[Saved entries]

+ + + + +

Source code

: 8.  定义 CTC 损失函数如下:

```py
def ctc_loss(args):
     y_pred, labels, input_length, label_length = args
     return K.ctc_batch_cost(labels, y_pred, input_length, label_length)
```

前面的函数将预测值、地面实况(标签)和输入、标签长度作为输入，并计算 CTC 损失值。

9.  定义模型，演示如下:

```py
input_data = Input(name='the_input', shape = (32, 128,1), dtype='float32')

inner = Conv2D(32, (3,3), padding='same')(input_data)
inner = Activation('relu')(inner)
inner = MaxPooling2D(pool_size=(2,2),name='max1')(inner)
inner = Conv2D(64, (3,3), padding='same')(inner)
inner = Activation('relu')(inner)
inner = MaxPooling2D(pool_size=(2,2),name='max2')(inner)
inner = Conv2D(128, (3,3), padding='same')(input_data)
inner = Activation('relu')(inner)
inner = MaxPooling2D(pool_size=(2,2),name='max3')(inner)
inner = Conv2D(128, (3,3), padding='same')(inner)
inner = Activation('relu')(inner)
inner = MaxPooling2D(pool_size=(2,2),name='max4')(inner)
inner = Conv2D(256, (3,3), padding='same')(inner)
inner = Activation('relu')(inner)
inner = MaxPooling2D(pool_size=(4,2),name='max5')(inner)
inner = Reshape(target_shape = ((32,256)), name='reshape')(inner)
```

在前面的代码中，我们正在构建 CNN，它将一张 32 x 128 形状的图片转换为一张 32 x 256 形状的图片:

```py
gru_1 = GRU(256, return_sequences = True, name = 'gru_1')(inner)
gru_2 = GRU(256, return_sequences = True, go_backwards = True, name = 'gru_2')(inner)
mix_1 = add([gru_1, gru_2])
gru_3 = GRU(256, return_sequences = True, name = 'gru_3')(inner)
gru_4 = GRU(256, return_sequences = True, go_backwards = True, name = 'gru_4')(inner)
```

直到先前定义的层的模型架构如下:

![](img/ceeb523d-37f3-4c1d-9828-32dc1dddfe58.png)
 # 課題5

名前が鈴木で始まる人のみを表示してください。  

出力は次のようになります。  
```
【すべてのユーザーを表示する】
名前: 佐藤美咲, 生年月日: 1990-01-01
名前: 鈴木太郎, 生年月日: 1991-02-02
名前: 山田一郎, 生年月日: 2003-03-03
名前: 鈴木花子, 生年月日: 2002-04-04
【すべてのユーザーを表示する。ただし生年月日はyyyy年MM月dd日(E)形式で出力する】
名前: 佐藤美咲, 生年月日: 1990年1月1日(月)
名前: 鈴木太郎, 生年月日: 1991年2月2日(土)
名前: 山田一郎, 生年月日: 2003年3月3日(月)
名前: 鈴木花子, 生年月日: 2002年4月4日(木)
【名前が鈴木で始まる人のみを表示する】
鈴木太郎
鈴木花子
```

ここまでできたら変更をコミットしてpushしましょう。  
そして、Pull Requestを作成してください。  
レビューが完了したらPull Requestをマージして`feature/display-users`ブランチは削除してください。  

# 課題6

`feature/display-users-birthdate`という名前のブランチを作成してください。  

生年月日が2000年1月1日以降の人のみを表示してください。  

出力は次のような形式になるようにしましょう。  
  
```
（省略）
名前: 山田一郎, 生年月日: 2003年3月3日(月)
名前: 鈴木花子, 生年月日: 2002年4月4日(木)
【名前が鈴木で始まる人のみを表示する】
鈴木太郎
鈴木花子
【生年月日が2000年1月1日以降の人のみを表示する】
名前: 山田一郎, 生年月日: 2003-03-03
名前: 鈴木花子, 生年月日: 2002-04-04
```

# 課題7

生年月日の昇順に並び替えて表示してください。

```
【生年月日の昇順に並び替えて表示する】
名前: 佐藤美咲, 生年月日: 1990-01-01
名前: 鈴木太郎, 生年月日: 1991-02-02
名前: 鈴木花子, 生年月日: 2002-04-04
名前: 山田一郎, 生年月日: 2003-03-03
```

+ + + + +

**Task brief:**
Filter the entries and copy each line with "display".

**Response:**
レビューが完了したらPull Requestをマージして`feature/display-users`ブランチは削除してください。  
`feature/display-users-birthdate`という名前のブランチを作成してください。  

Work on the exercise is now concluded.